**JOB**: Write out every line of text in the listing below exactly as it stands, in the same order. Leave out the pictures.

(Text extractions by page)

● ● ● ●

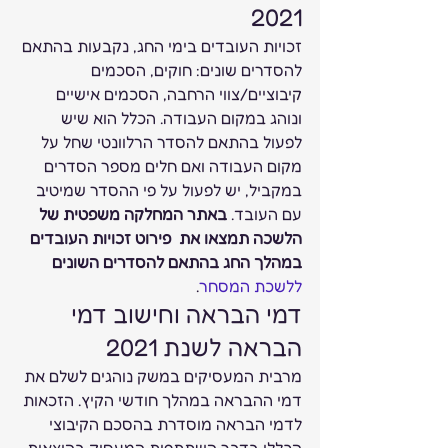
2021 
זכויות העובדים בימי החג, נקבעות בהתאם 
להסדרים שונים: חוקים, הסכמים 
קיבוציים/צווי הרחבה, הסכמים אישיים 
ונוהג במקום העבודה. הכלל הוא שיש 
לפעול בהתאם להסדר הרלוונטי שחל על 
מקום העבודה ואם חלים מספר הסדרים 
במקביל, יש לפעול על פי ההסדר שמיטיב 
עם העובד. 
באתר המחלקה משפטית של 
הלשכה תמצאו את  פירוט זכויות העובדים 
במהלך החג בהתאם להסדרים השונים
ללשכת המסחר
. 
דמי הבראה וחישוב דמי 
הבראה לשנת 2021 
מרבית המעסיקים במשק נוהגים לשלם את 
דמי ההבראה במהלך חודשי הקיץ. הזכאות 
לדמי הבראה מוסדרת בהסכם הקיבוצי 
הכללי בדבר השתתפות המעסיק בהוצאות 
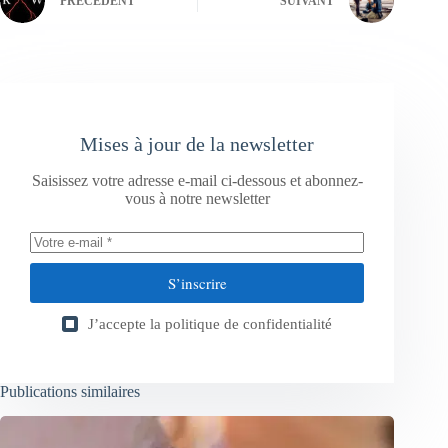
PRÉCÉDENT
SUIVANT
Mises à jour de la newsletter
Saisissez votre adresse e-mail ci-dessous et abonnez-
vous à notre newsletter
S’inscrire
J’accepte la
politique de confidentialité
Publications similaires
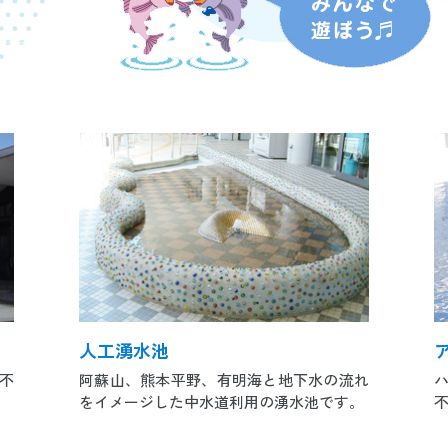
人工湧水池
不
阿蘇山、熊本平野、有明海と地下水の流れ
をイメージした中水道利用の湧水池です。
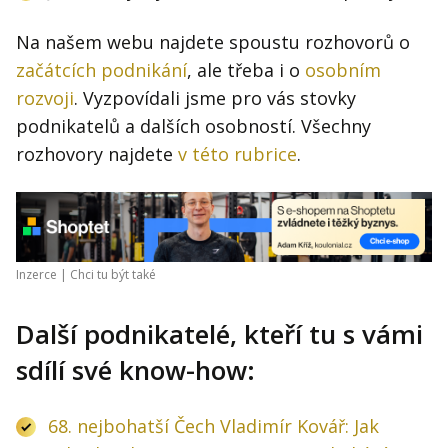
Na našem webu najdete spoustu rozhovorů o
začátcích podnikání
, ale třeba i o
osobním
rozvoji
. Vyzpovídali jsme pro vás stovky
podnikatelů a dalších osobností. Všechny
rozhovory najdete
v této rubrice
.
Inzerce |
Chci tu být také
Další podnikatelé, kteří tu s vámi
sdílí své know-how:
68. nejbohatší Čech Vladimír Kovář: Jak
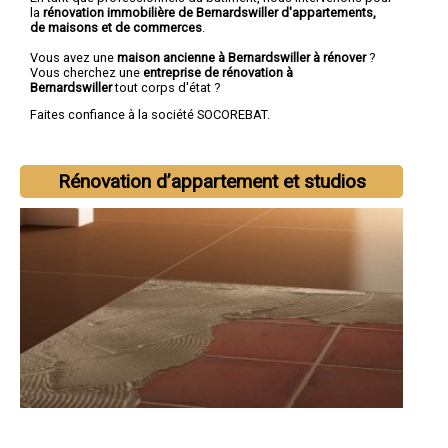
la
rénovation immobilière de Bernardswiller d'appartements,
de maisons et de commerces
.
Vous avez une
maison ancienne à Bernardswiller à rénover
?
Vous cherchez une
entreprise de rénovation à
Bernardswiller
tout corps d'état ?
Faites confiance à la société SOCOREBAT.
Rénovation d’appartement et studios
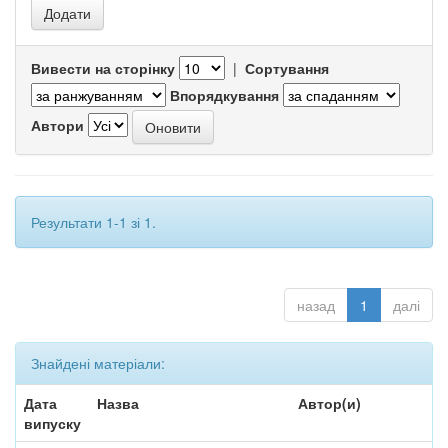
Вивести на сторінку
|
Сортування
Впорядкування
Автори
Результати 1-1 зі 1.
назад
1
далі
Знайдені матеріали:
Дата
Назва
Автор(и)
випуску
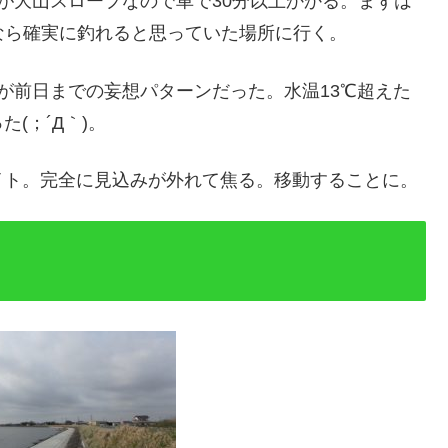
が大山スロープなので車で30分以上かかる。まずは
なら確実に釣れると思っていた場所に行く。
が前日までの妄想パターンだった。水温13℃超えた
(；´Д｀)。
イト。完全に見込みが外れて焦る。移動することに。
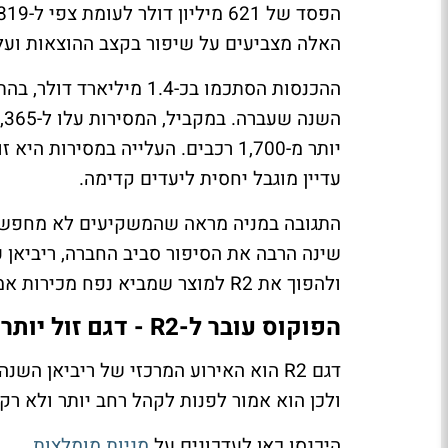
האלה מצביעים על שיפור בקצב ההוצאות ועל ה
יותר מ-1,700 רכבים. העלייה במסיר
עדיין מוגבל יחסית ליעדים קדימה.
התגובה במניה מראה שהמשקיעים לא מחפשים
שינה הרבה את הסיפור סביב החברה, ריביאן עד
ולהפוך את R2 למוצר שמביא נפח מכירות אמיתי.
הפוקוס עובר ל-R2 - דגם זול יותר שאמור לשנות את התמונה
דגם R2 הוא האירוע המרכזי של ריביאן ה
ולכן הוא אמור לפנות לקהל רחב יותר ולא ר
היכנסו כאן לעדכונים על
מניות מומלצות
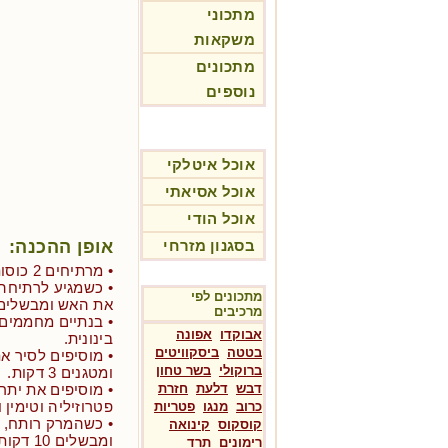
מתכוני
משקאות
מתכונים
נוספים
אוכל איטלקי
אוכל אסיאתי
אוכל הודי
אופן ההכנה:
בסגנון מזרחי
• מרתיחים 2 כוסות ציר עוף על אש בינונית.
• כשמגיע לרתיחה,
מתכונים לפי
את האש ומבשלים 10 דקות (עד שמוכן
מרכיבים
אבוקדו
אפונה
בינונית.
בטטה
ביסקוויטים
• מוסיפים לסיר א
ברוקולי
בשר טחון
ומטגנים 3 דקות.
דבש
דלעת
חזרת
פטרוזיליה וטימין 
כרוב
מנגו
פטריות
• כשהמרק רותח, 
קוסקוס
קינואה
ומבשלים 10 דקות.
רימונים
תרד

● ● ● ●

**REPLY TO THE TASK**:
2021 
זכויות העובדים בימי החג, נקבעות בהתאם 
להסדרים שונים: חוקים, הסכמים 
קיבוציים/צווי הרחבה, הסכמים אישיים 
ונוהג במקום העבודה. הכלל הוא שיש 
לפעול בהתאם להסדר הרלוונטי שחל על 
מקום העבודה ואם חלים מספר הסדרים 
במקביל, יש לפעול על פי ההסדר שמיטיב 
עם העובד. 
באתר המחלקה משפטית של 
הלשכה תמצאו את  פירוט זכויות העובדים 
במהלך החג בהתאם להסדרים השונים
ללשכת המסחר
. 
דמי הבראה וחישוב דמי 
הבראה לשנת 2021 
מרבית המעסיקים במשק נוהגים לשלם את 
דמי ההבראה במהלך חודשי הקיץ. הזכאות 
לדמי הבראה מוסדרת בהסכם הקיבוצי 
הכללי בדבר השתתפות המעסיק בהוצאות 
PRÉCÉDENT
SUIVANT
Mises à jour de la newsletter
Saisissez votre adresse e-mail ci-dessous et abonnez-
vous à notre newsletter
S’inscrire
J’accepte la
politique de confidentialité
Publications similaires
人工湧水池
不
阿蘇山、熊本平野、有明海と地下水の流れ
をイメージした中水道利用の湧水池です。
Na našem webu najdete spoustu rozhovorů o
začátcích podnikání
, ale třeba i o
osobním
rozvoji
. Vyzpovídali jsme pro vás stovky
podnikatelů a dalších osobností. Všechny
rozhovory najdete
v této rubrice
.
Inzerce |
Chci tu být také
Další podnikatelé, kteří tu s vámi
sdílí své know-how:
68. nejbohatší Čech Vladimír Kovář: Jak
la
rénovation immobilière de Bernardswiller d'appartements,
de maisons et de commerces
.
Vous avez une
maison ancienne à Bernardswiller à rénover
?
Vous cherchez une
entreprise de rénovation à
Bernardswiller
tout corps d'état ?
Faites confiance à la société SOCOREBAT.
Rénovation d’appartement et studios
Вивести на сторінку
|
Сортування
Впорядкування
Автори
Результати 1-1 зі 1.
назад
1
далі
Знайдені матеріали:
Дата
Назва
Автор(и)
випуску
が大山スロープなので車で30分以上かかる。まずは
なら確実に釣れると思っていた場所に行く。
が前日までの妄想パターンだった。水温13℃超えた
(；´Д｀)。
イト。完全に見込みが外れて焦る。移動することに。
האלה מצביעים על שיפור בקצב ההוצאות ועל ה
יותר מ-1,700 רכבים. העלייה במסיר
עדיין מוגבל יחסית ליעדים קדימה.
התגובה במניה מראה שהמשקיעים לא מחפשים
שינה הרבה את הסיפור סביב החברה, ריביאן עד
ולהפוך את R2 למוצר שמביא נפח מכירות אמיתי.
הפוקוס עובר ל-R2 - דגם זול יותר שאמור לשנות את התמונה
דגם R2 הוא האירוע המרכזי של ריביאן ה
ולכן הוא אמור לפנות לקהל רחב יותר ולא ר
היכנסו כאן לעדכונים על
מניות מומלצות
מתכוני
משקאות
מתכונים
נוספים
אוכל איטלקי
אוכל אסיאתי
אוכל הודי
אופן ההכנה:
בסגנון מזרחי
• מרתיחים 2 כוסות ציר עוף על אש בינונית.
• כשמגיע לרתיחה,
מתכונים לפי
את האש ומבשלים 10 דקות (עד שמוכן
מרכיבים
אבוקדו
אפונה
בינונית.
בטטה
ביסקוויטים
• מוסיפים לסיר א
ברוקולי
בשר טחון
ומטגנים 3 דקות.
דבש
דלעת
חזרת
פטרוזיליה וטימין 
כרוב
מנגו
פטריות
• כשהמרק רותח, 
קוסקוס
קינואה
ומבשלים 10 דקות.
רימונים
תרד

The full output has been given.